Em decorrência, suspenderam-se todos os recursos interpostos ao STJ para travar o mesmo
debate. O Ministério Público Federal opinou pelo reconhecimento da responsabilidade tributária do
credor fiduciário.
Essa pretensão da Fazenda e a existência da discussão gera extrema insegurança jurídica e pode
trazer consequências catastróficas não apenas para os credores, mas para todo o sistema de
financiamento imobiliário (SFI) e a economia do país.
A alienação fiduciária de imóveis é tipo de negócio jurídico indireto que não visa a transmissão
definitiva da propriedade plena do bem ou do seu domínio direto ao credor. Na verdade, tem
como finalidade constituir garantia que poderá ser executada para recuperação do crédito,
conforme procedimento extrajudicial definido na Lei nº 9.514/1997 – que costuma ser mais célere
e com menos custos do que a execução de garantia hipotecária.

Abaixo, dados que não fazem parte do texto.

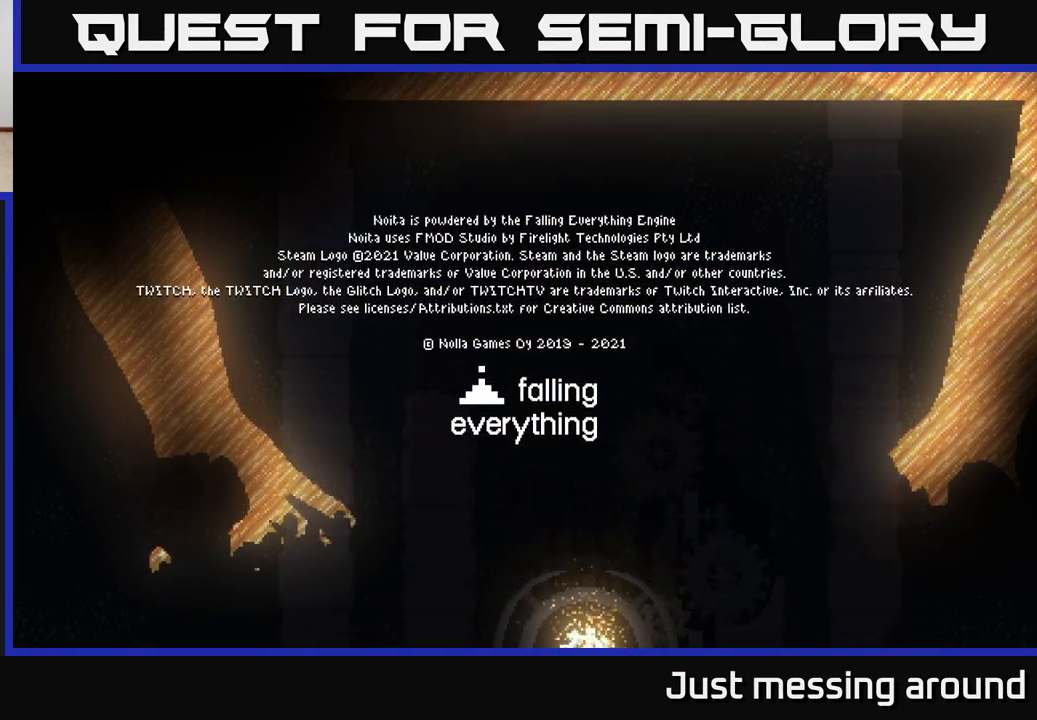
{"buttons": ["A"], "left_stick": "center", "right_stick": "center", "events": []}
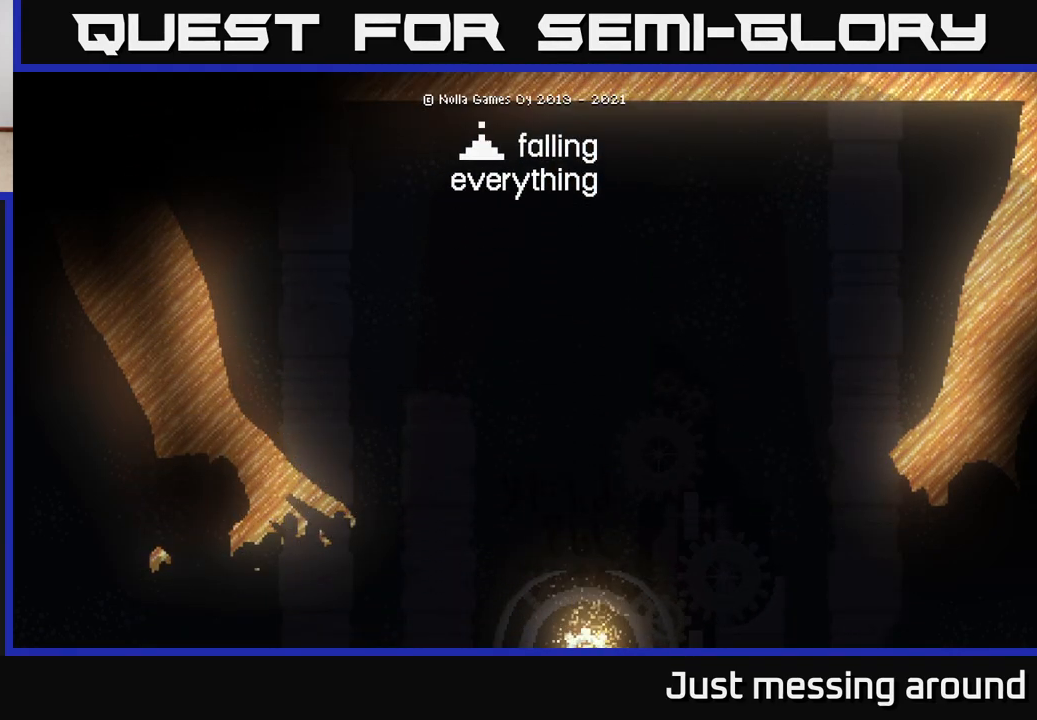
{"buttons": ["A"], "left_stick": "center", "right_stick": "center", "events": []}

Essa garantia não apenas permite que se pratiquem taxas mais favoráveis, ao diminuir o risco de
crédito, como é uma das pedras de toque de todo o SFI. Em muitas hipóteses, a alienação
fiduciária é exigida para viabilizar os financiamentos, que inexistiriam, não fosse pela garantia.
O risco de o credor ser responsabilizado pelo pagamento de tributos vinculados ao imóvel,
todavia, adiciona uma variável de todo indesejada pelos credores e agentes que integram o SFI.
Em primeiro lugar, a pretensão da Fazenda contraria o disposto no art. 27, § 8º, da Lei nº
9.514/1997, segundo o qual o Fiduciante (devedor) responde pelo “pagamento dos impostos,
taxas, contribuições condominiais e quaisquer outros encargos que recaiam ou venham a recair
sobre o imóvel, cuja posse tenha sido transferida para o fiduciário, nos termos deste artigo, até a
data em que o fiduciário vier a ser imitido na posse.” Ou seja, a lei reconhece que o credor não é
responsável pelos tributos, especialmente antes da execução da garantia.
A Fazenda, entretanto, pretende responsabilizar os credores fiduciários antes da execução da
garantia. Essa pretensão não apenas contraria o disposto em lei e gera insegurança jurídica, como
poderá prejudicar a manutenção de todo o SFI.
As instituições que integram o SFI, para fazer frente a essa potencial escalada do risco,
provavelmente, aumentarão as taxas de financiamento. Essa é a premissa básica do mercado
financeiro: quanto maior o risco, maior o retorno exigido.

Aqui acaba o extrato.